PROVIDED RECORDS
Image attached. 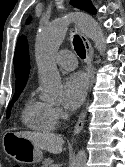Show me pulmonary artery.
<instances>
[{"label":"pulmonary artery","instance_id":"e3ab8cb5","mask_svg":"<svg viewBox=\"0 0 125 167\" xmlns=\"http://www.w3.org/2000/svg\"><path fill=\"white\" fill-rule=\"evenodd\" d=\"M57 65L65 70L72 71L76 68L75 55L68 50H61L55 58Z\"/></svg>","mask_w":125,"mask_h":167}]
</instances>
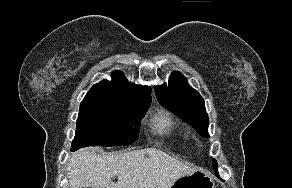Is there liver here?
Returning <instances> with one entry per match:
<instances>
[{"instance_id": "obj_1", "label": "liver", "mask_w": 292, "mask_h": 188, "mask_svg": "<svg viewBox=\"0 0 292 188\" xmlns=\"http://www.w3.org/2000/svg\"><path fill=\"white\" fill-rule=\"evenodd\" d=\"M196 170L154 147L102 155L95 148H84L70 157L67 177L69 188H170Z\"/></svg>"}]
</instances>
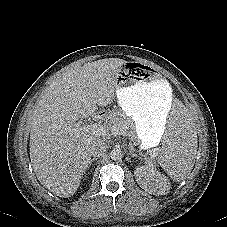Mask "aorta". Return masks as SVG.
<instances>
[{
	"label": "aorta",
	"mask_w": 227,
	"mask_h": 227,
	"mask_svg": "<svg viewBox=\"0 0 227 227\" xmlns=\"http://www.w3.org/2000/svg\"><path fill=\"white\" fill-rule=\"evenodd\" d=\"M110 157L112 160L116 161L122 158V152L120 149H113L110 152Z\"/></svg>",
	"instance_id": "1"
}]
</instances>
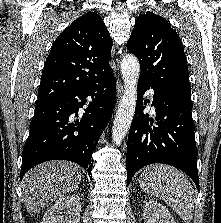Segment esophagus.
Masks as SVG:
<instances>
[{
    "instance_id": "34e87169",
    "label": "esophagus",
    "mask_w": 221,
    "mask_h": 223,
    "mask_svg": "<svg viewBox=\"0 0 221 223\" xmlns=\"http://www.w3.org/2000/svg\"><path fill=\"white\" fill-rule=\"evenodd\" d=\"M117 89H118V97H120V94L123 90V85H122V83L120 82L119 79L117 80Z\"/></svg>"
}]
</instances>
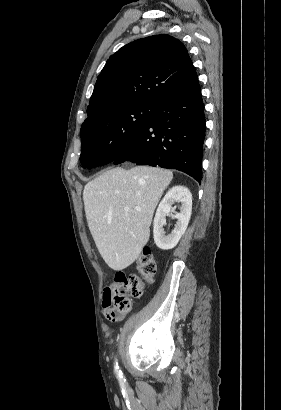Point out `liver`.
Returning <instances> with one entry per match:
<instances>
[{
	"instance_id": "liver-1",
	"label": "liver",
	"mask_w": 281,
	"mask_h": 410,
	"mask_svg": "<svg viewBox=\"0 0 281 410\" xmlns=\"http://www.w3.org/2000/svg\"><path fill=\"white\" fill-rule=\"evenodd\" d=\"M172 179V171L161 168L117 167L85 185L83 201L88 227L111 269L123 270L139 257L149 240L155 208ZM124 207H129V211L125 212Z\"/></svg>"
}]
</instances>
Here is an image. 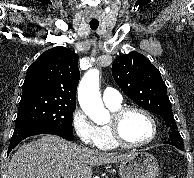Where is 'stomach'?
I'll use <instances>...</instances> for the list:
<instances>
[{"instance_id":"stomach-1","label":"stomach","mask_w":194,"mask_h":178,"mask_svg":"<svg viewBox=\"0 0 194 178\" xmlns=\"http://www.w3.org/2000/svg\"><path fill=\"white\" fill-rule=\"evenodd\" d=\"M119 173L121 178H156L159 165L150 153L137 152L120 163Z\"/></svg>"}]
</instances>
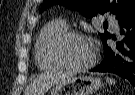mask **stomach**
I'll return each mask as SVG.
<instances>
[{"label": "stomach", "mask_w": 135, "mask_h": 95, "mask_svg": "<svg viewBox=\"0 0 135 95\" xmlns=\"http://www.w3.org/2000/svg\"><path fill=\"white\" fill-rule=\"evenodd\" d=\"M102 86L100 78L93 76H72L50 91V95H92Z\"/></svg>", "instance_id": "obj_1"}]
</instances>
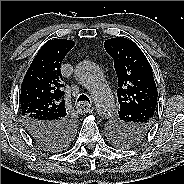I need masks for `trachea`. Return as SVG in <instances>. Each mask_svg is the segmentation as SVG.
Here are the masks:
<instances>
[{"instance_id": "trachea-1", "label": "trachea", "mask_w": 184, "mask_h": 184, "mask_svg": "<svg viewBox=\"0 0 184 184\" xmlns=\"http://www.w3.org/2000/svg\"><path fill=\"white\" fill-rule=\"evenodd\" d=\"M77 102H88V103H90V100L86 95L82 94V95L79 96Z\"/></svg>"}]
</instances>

TO DO
Return every line above that contains the word "label", copying each one in full and in its original order.

SOLUTION FOR THIS TASK
[{"label":"pulmonary artery","instance_id":"e3ab8cb5","mask_svg":"<svg viewBox=\"0 0 125 167\" xmlns=\"http://www.w3.org/2000/svg\"><path fill=\"white\" fill-rule=\"evenodd\" d=\"M57 65L65 70L72 71L76 68L75 55L68 50H61L55 58Z\"/></svg>","mask_w":125,"mask_h":167}]
[{"instance_id": "obj_1", "label": "liver", "mask_w": 292, "mask_h": 188, "mask_svg": "<svg viewBox=\"0 0 292 188\" xmlns=\"http://www.w3.org/2000/svg\"><path fill=\"white\" fill-rule=\"evenodd\" d=\"M196 170L154 147L102 155L95 148H84L70 157L67 177L69 188H170Z\"/></svg>"}]
	"label": "aorta",
    "label": "esophagus",
	"label": "liver",
[{"instance_id":"stomach-1","label":"stomach","mask_w":194,"mask_h":178,"mask_svg":"<svg viewBox=\"0 0 194 178\" xmlns=\"http://www.w3.org/2000/svg\"><path fill=\"white\" fill-rule=\"evenodd\" d=\"M119 173L121 178H156L159 165L150 153L137 152L120 163Z\"/></svg>"}]
[{"label": "stomach", "mask_w": 135, "mask_h": 95, "mask_svg": "<svg viewBox=\"0 0 135 95\" xmlns=\"http://www.w3.org/2000/svg\"><path fill=\"white\" fill-rule=\"evenodd\" d=\"M102 86L100 78L93 76H72L50 91V95H92Z\"/></svg>", "instance_id": "obj_1"}]
[{"instance_id": "trachea-1", "label": "trachea", "mask_w": 184, "mask_h": 184, "mask_svg": "<svg viewBox=\"0 0 184 184\" xmlns=\"http://www.w3.org/2000/svg\"><path fill=\"white\" fill-rule=\"evenodd\" d=\"M77 102H88V103H90V100L86 95L82 94V95L79 96Z\"/></svg>"}]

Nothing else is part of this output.